■ **To be done**
Can you return, word for word, the stretch of the forum reply below on supplies and react blocks from "Firstly, the boring" to "individually reasonable things."?

======== Page excerpt ========

On Fri, 03 Feb 2017 21:20:59 -0800, [email protected] wrote:
> See the following gist:
>
> https://gist.github.com/japhb/40772099ed24e20ec2c37c06f434594b
>
> (If you run that at the command line, you'll probably want to pipe it to
> `head -30` or so; it will output a lot of lines very quickly!)
>
> Essentially it appears that unlike the friendly one-at-a-time behavior of
> .act, react/whenever will try to exhaust all the emits from an unbounded
> supply *before* delivering any of them to the whenever code -- which makes
> it awfully hard to have the whenever tell the supply when to stop.
Firstly, the boring observations: there are two mistakes in the gist.
1) A role is not a closure, so:
} does role { method done { $done = True } }
Will not behave as you want.
2) In the react example, there is $s1.done, when I presume $s2.done was meant.
Even with these corrected, the behavior under consideration still occurs.
The deadlock we're seeing here is thanks to the intersection of two
individually reasonable things.
The first is the general principle that supplies are about taming, not
introducing, concurrency. There are, of course, a number of Supply factory
methods that will introduce concurrency (Supply.interval, for example),
together with a number of supply operators that also will - typically, anything
involving time, such as the delay method. Naturally, schedule-on also can. But
these are all quite explicitly asking for the concurrency (and all are
delegating to something else - a scheduler - to actually provide it).
The second, which is in some ways a follow-on from the first, is the actor-like
semantics of supply and react blocks. Only one thread may be inside of a given
instance of a supply or react block at a time, including any of the whenever
blocks inside of it. This has two important consequences:
1) You can be sure your setup logic inside of the supply or react block will
complete before any messages are processed.
2) You can be sure that you'll never end up with data races on any of the
variables declared inside of your supply or react block because only one
message will be processed at a time.
This all works out well if the supply being tapped truly *is* an asynchronous
source of data - which is what supplies are primarily aimed at. In the case
we're considering here, however, it is not. Thanks to the first principle, we
don't introduce concurrency, so we tap the supply on the thread running the
react block's body. It never hands back control due to the loop inside of it,
running straight into the concurrency control mechanism.

======== Stored data ========

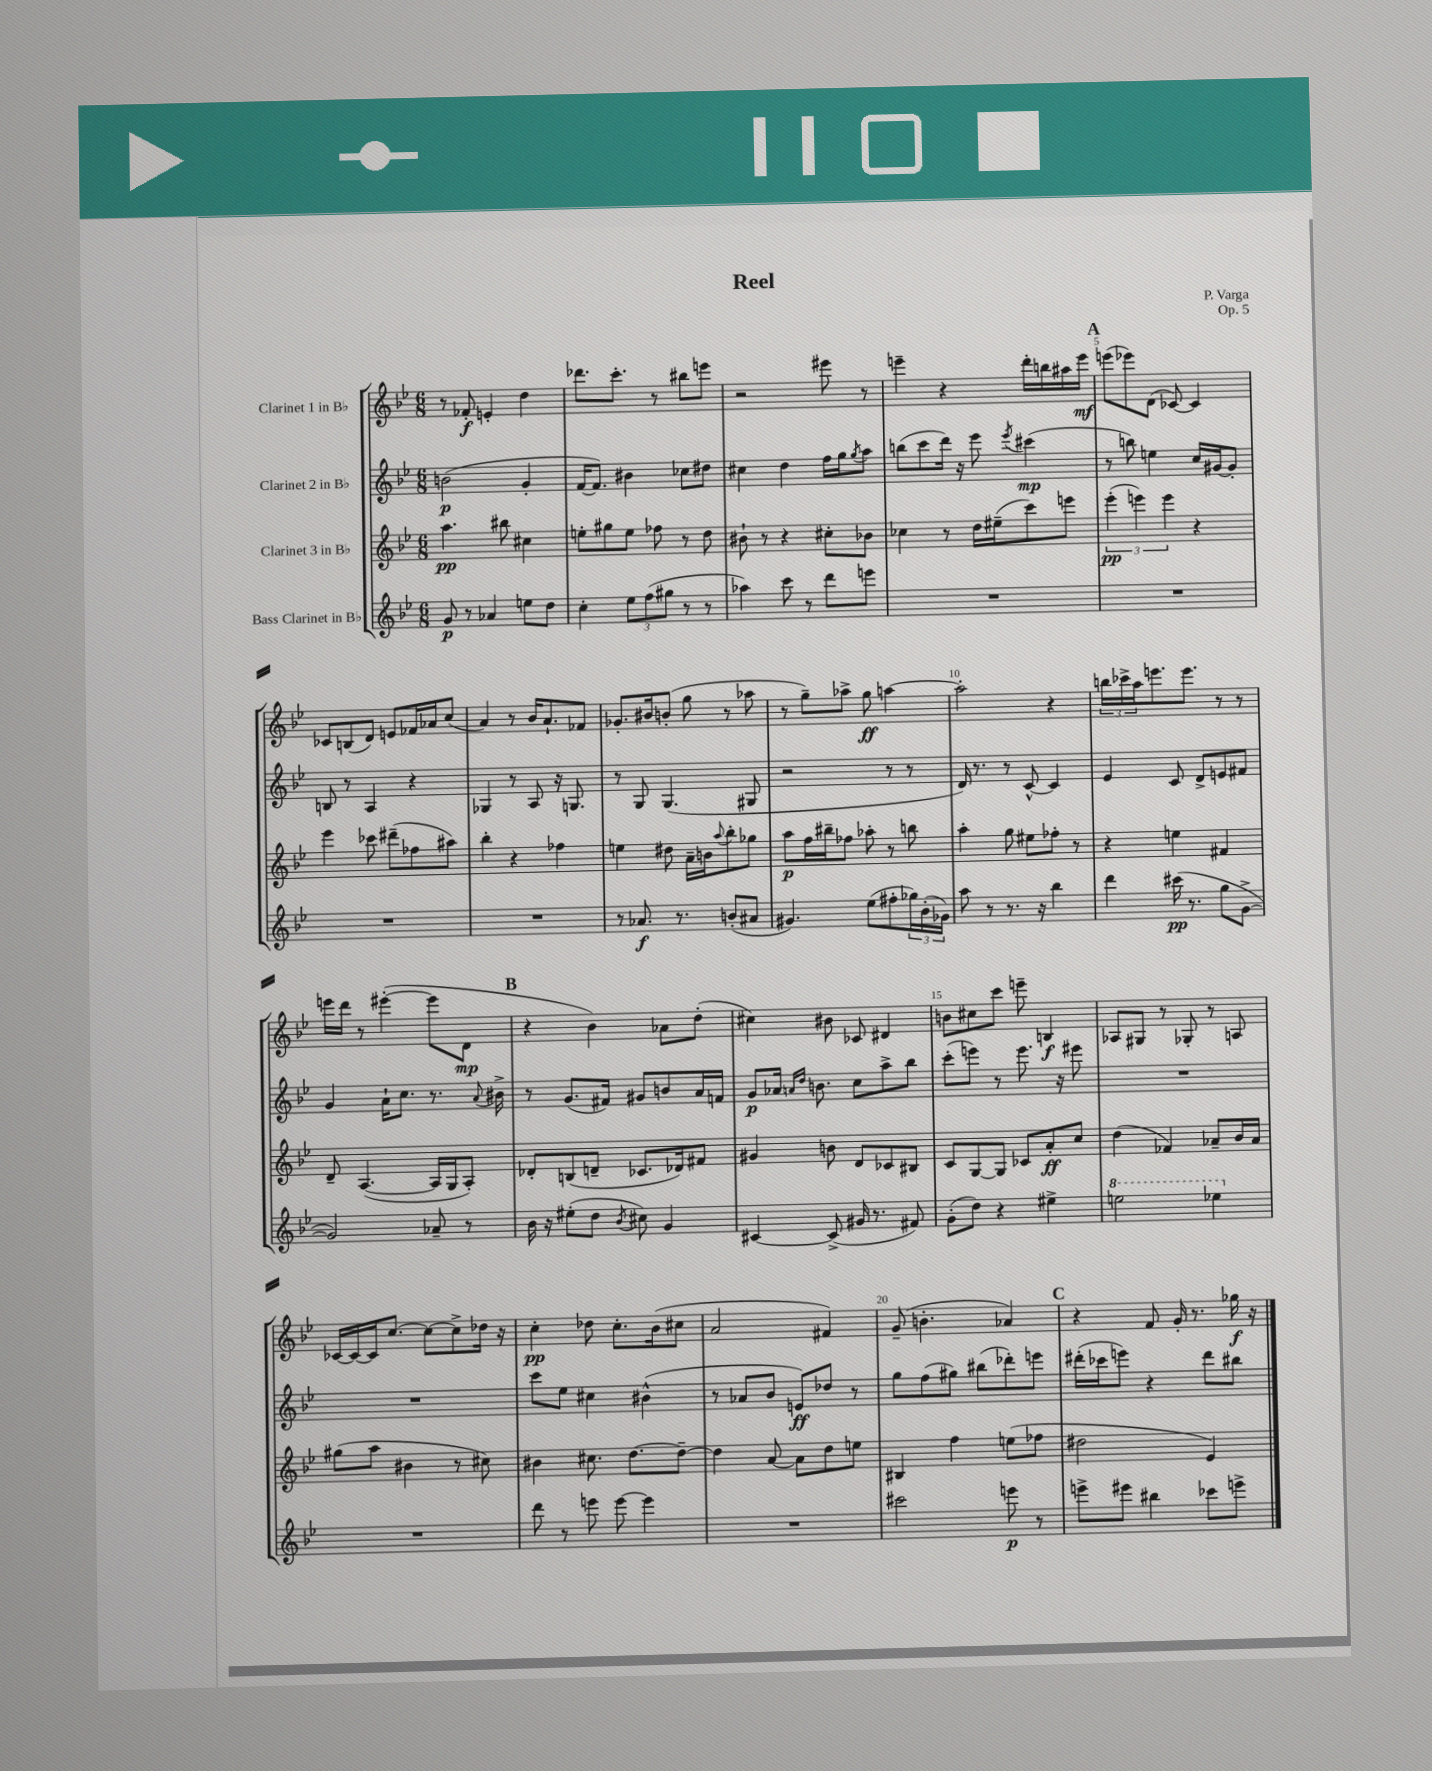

**kern	**kern	**kern	**kern
*staff4	*staff3	*staff2	*staff1
*clefG2	*clefG2	*clefG2	*clefG2
*k[b-e-]	*k[b-e-]	*k[b-e-]	*k[b-e-]
*M6/8	*M6/8	*M6/8	*M6/8
8g	4.aa	(2b	8r
8r	.	.	8f-'
4a-	.	.	4e'
.	8bb#	.	.
8ee	4cc#	4g'	4dd
8dd	.	.	.
=	=	=	=
4cc'	8ee'	[16f	8.ddd-
.	.	8.f])	.
.	8gg#	.	.
.	.	.	8.ccc'
12ee-	8ee	4b#	.
(12ff	.	.	.
.	8ff-	.	8r
12gg#	.	.	.
8r	8r	8cc-	8bb#
8r	8dd	8dd#	8eee
=	=	=	=
4aa-)	8b#`	4cc#	2r
.	8r	.	.
8ccc	4r	4dd	.
8r	.	.	.
8ddd	8cc#'	16ff	8eee#
.	.	16gg	.
.	.	8qgg	.
8eee	8b-	8aa	8r
=	=	=	=
2.r	4cc-	(8bb	4eee~
.	.	8ccc	.
.	8r	16ddd)	4r
.	.	16r	.
.	16dd	8eee-	.
.	(16ee#~	.	.
.	.	8qeee-	.
.	8ccc)	(4ccc#	16ddd'
.	.	.	16bb
.	8eee	.	16aa#
.	.	.	16eee
=	=	=	=
2.r	(6eee-'	8r	(8eee
.	.	8bb)	8eee-)
.	6eee)	.	.
.	.	4ee	(8d
.	6eee	.	.
.	.	.	[8c-)
.	4r	16cc	4c-]
.	.	[16g#	.
.	.	8g#']	.
=	=	=	=
2.r	4eee-	8B	8c-
.	.	8r	(8B
.	8ccc-	4A	8d)
.	(8ddd#~	.	8e
.	8ff-	4r	16f-
.	.	.	16a-
.	8aa#)	.	(8cc
=	=	=	=
2.r	4bb-'	4G-	4a)
.	4r	8r	8r
.	.	8A	16b-
.	.	.	8.a`
.	4ff-	16r	.
.	.	8.G	.
.	.	.	8f-
=	=	=	=
8r	4ee	8r	8.g-'
8.a-	.	8G	.
.	.	.	16b#
.	8dd#	(4.G	(8b'
8.r	.	.	.
.	16a~	.	8gg
.	16b	.	.
.	8qqaa	.	.
(8b'	8bb-'	.	8r
8a#	8gg-	8G#	8aa-
=	=	=	=
4.g#)	8aa	2r	8r
.	16ff	.	8gg~)
.	16bb#~	.	.
.	8ff-	.	8aa-^
(8ee-	8aa-'	.	8gg
8ff#'	8r	8r	[4aa
24gg-)	8bb	8r	.
(24b-'	.	.	.
24g-)	.	.	.
=	=	=	=
8aa	4aa'	16d)	2aa']
.	.	8.r	.
8r	.	.	.
8.r	8gg	8r	.
.	8ee#	[8c^^	.
16r	.	.	.
4bb-	8ff-'	4c]	4r
.	8r	.	.
=	=	=	=
4ddd	4r	4e-	24bb
.	.	.	24ccc-^
.	.	.	24aa
.	.	.	8.eee
(16ccc#	4ee	8c	.
8.r	.	.	8.eee
.	.	8d^	.
8gg	4f#	8e	8r
[8g^	.	8f#	8r
=	=	=	=
2g])	8d~	4g	16eee
.	.	.	16ddd
.	([4.A	.	8r
.	.	16a`	([4eee#'
.	.	8.cc	.
8a-~	16A]	8.r	8eee#]
.	16G	.	.
8r	8A')	.	8d
.	.	8qqa	.
.	.	16b#^	.
=	=	=	=
16b-	8d-'	8r	4r
16r	.	.	.
(8ee#'	(8B	(8.g	.
8dd	8d~	.	4b-)
.	.	16f#)	.
8qb-	.	.	.
8cc#)	8.c-	8g#	.
4g	.	8b	8a-
.	16d-)	.	.
.	8f#	16a	(8dd'
.	.	16f	.
=	=	=	=
[4c#	4g#	8g	4cc#)
.	.	16a-	.
.	.	16qqa	.
.	.	16qqdd	.
.	.	8.b	.
(8c#^]	8b	.	8b#
16g#	8d	8cc	8c-
8.r	.	.	.
.	8c-	8aa^	4d#
8f#)	8B#	8bb-	.
=	=	=	=
(8g'	8c	(8ccc'	8b
8dd)	[8G	8eee)	8cc#
4r	8G]	8r	8ccc
.	8c-	8.eee	8eee~
4ee#^	8a'	.	4B
.	.	16r	.
.	8cc	8eee#	.
=	=	=	=
2eee	(4dd	2.r	8A-
.	.	.	8G#
.	4f-)	.	8r
.	.	.	8G-'
4eee-	8a-~	.	8r
.	16b-	.	8A
.	16a-	.	.
=	=	=	=
2.r	(8gg#	2.r	[16c-
.	.	.	16c-_
.	8aa	.	16c-]
.	.	.	[8.cc
.	4b#	.	.
.	.	.	8cc_
.	8r	.	8cc^]
.	8cc#)	.	16dd-
.	.	.	16r
=	=	=	=
8ddd	4b#	8ccc	4cc'
8r	.	8ee-	.
8eee	8.cc#	4cc#	8dd-
[8eee	.	.	8.cc'
.	[8.dd	.	.
4eee]	.	(4b#^^	.
.	.	.	(16b-
.	8dd~_	.	8cc#
=	=	=	=
2.r	4dd]	8r	2a
.	.	8a-	.
.	[8a	8b-	.
.	8a]	8e)	.
.	8dd	8dd-	4f#)
.	8ee	8r	.
=	=	=	=
2ccc#	4B#	8gg	(8g~
.	.	(8ff	4.b'
.	4ff	8gg#)	.
.	.	(8bb#	.
8eee	(8ee	8ddd-')	4a-)
8r	8ff-	8eee	.
=	=	=	=
8eee^	2dd#	(16ddd#'	4r
.	.	16ccc-	.
8eee#	.	8eee)	.
4bb#	.	4r	8f
.	.	.	16g'
.	.	.	8.r
8ccc-	4e-)	8ddd#	.
8eee^	.	8bb#	16gg-
.	.	.	16r
==	==	==	==
*-	*-	*-	*-
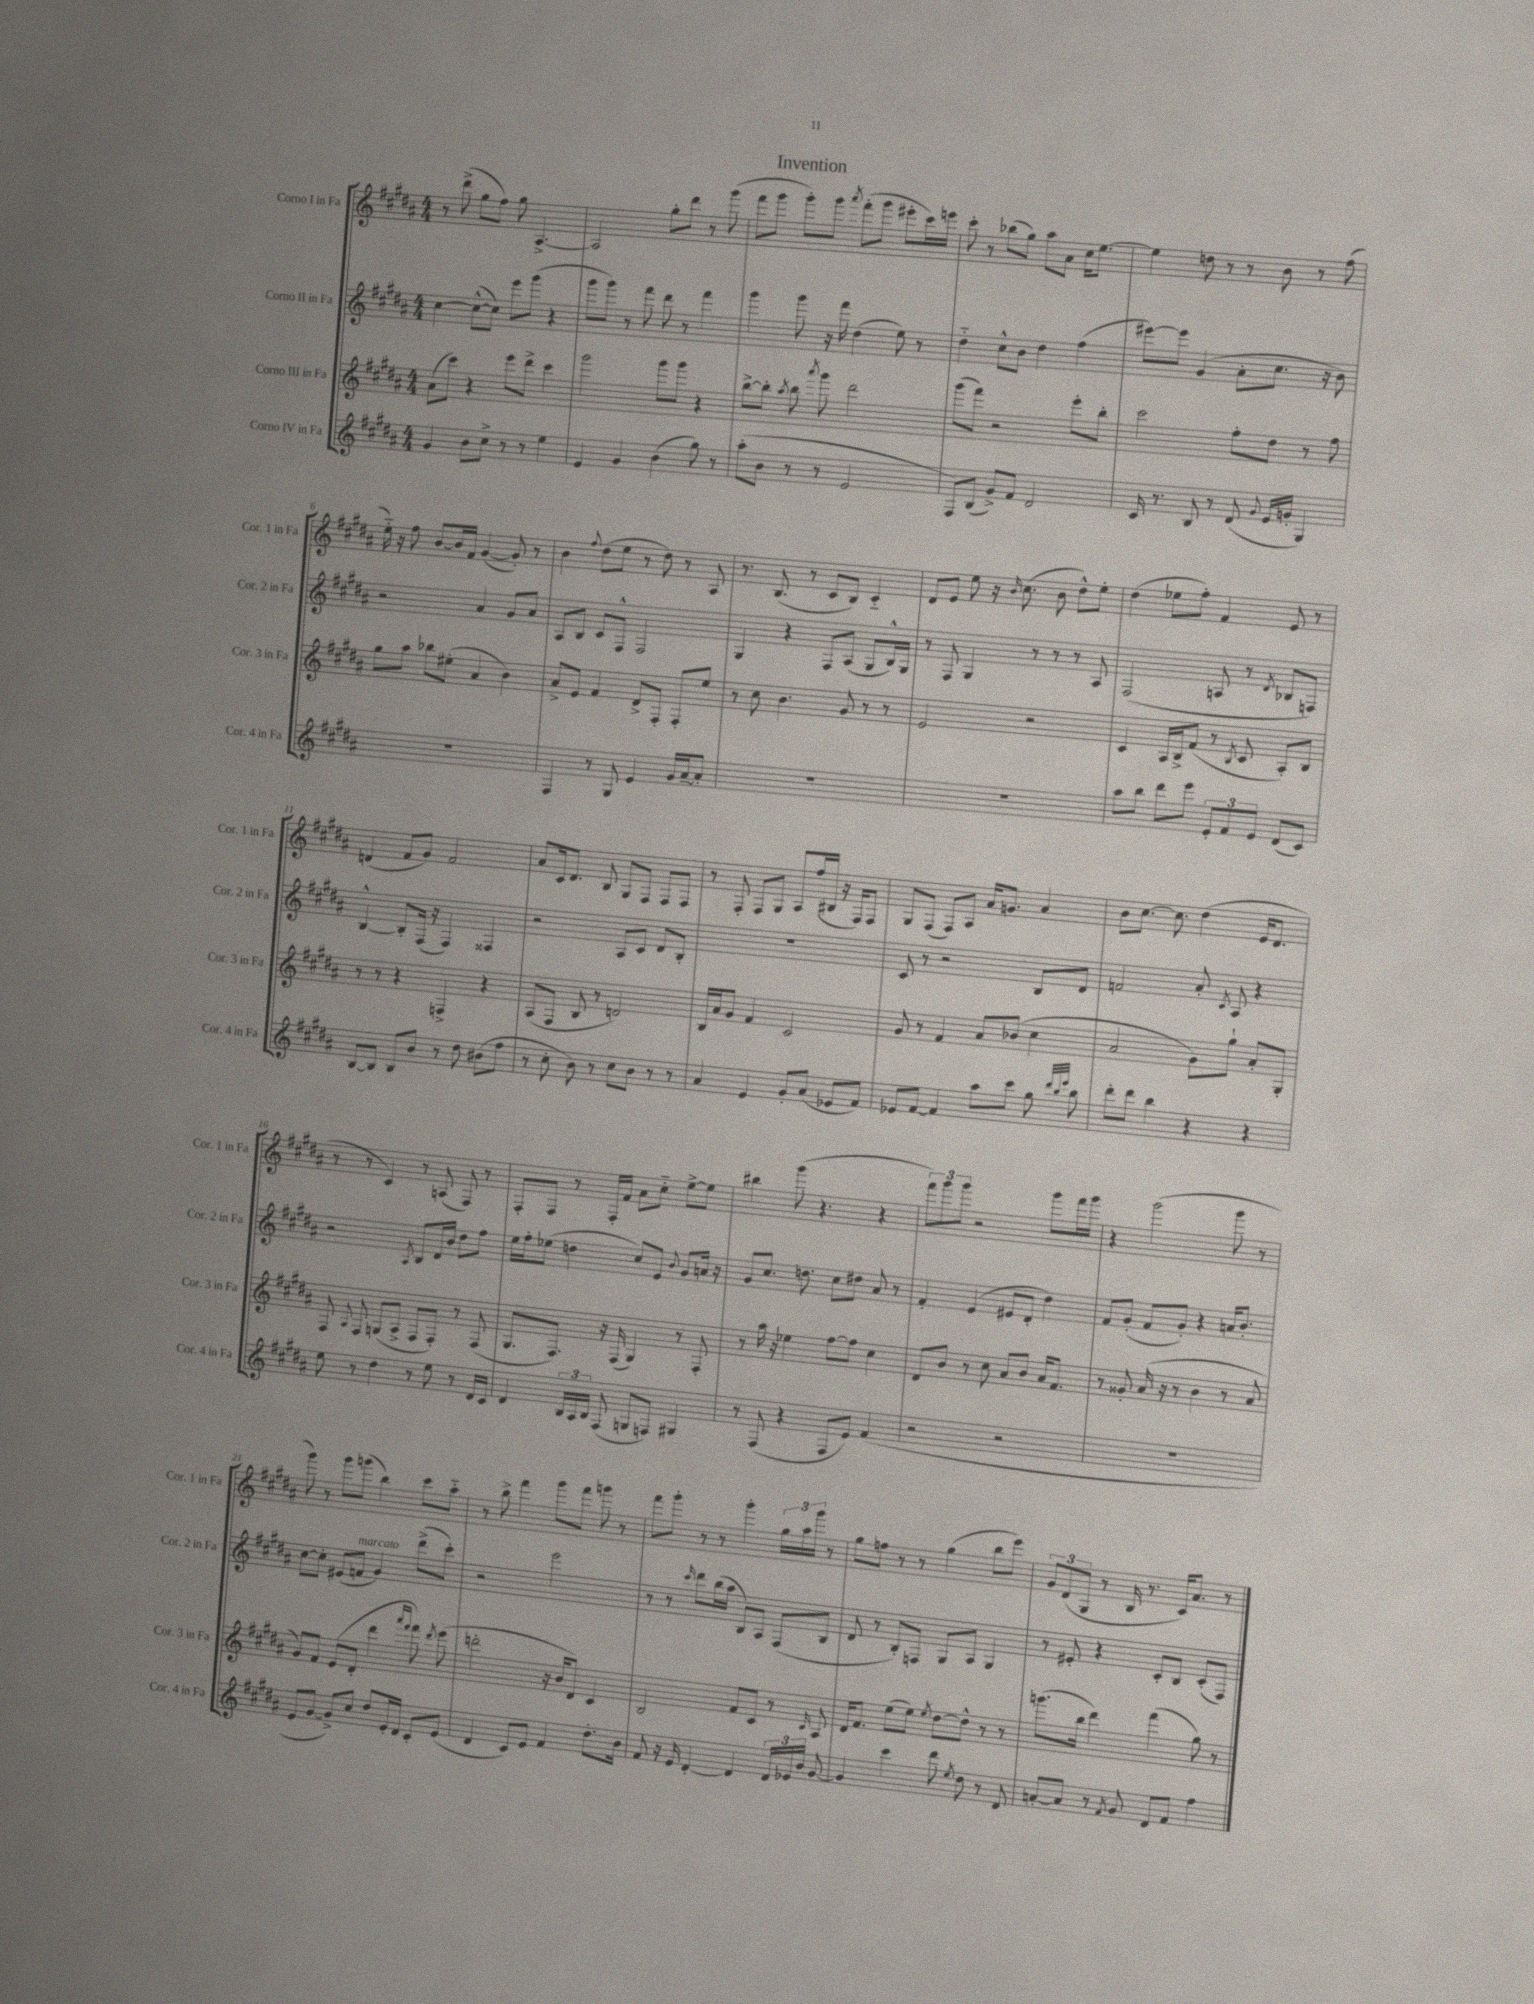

========

■ **Written response**
Firstly, the boring observations: there are two mistakes in the gist.
1) A role is not a closure, so:
} does role { method done { $done = True } }
Will not behave as you want.
2) In the react example, there is $s1.done, when I presume $s2.done was meant.
Even with these corrected, the behavior under consideration still occurs.
The deadlock we're seeing here is thanks to the intersection of two
individually reasonable things.